2. The electrophotographic photosensitive member according to claim 1, which has an intensity of 80% or less in the overlapping diffraction peak fluxes of 90 ° and 9.6 °. 3. The oxotitanyl phthalocyanine is
In the X-ray diffraction spectrum, between the Bragg angles 14.1 ° to 14.9 °, there are a plurality of diffraction peaks having almost the same intensities, and the plurality of diffraction peaks are trapezoidal and difficult to separate peaks. The electrophotographic photosensitive member according to claim 1, which is a body. 4. The oxotitanyl phthalocyanine is
In the X-ray diffraction spectrum, at the position of Bragg angle 9.0 °, there is a diffraction peak whose intensity is almost half of the overlapping diffraction peak bundles at the Bragg angles 9.4 ° and 9.6 °. Is present as a shoulder peak of the diffraction peak flux, and the electrophotographic photosensitive member according to claim 1. 5. The photosensitive layer has a laminated structure of a charge generating layer containing the charge generating substance and a charge transporting layer containing the charge transporting substance.
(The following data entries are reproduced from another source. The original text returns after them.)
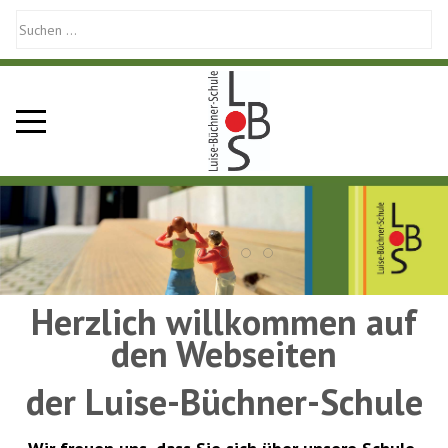
Mobile Menu Toggle
Herzlich willkommen auf
den Webseiten
der Luise-Büchner-Schule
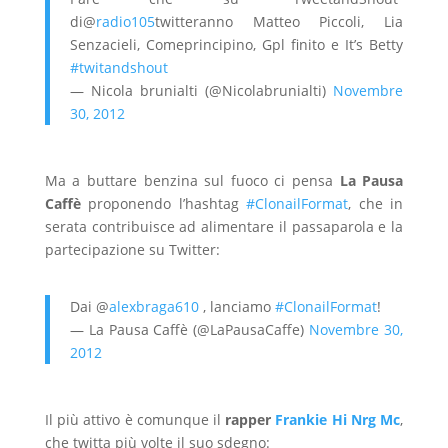
di@
radio105
twitteranno Matteo Piccoli, Lia
Senzacieli, Comeprincipino, Gpl finito e It’s Betty
#twitandshout
— Nicola brunialti (@Nicolabrunialti)
Novembre
30, 2012
Ma a buttare benzina sul fuoco ci pensa
La Pausa
Caffè
proponendo l’hashtag
#ClonailFormat
, che in
serata contribuisce ad alimentare il passaparola e la
partecipazione su Twitter:
Dai @
alexbraga610
, lanciamo
#ClonailFormat
!
— La Pausa Caffè (@LaPausaCaffe)
Novembre 30,
2012
Il più attivo è comunque il
rapper
Frankie Hi Nrg Mc
,
che twitta più volte il suo sdegno:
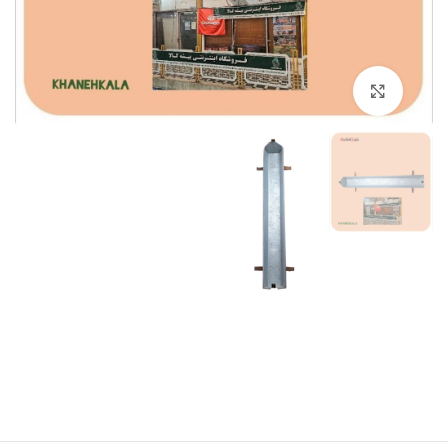
برای بزرگنمایی کلیک کنید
The electrophotographic photosensitive member according to any one of the above. 6. The electrophotography according to claim 1, wherein the photosensitive layer has a single-layer structure containing the charge generating substance and the charge transporting substance. Photoconductor. 7. The electrophotographic photosensitive member according to claim 1, further comprising an intermediate layer disposed between the conductive support and the photosensitive layer.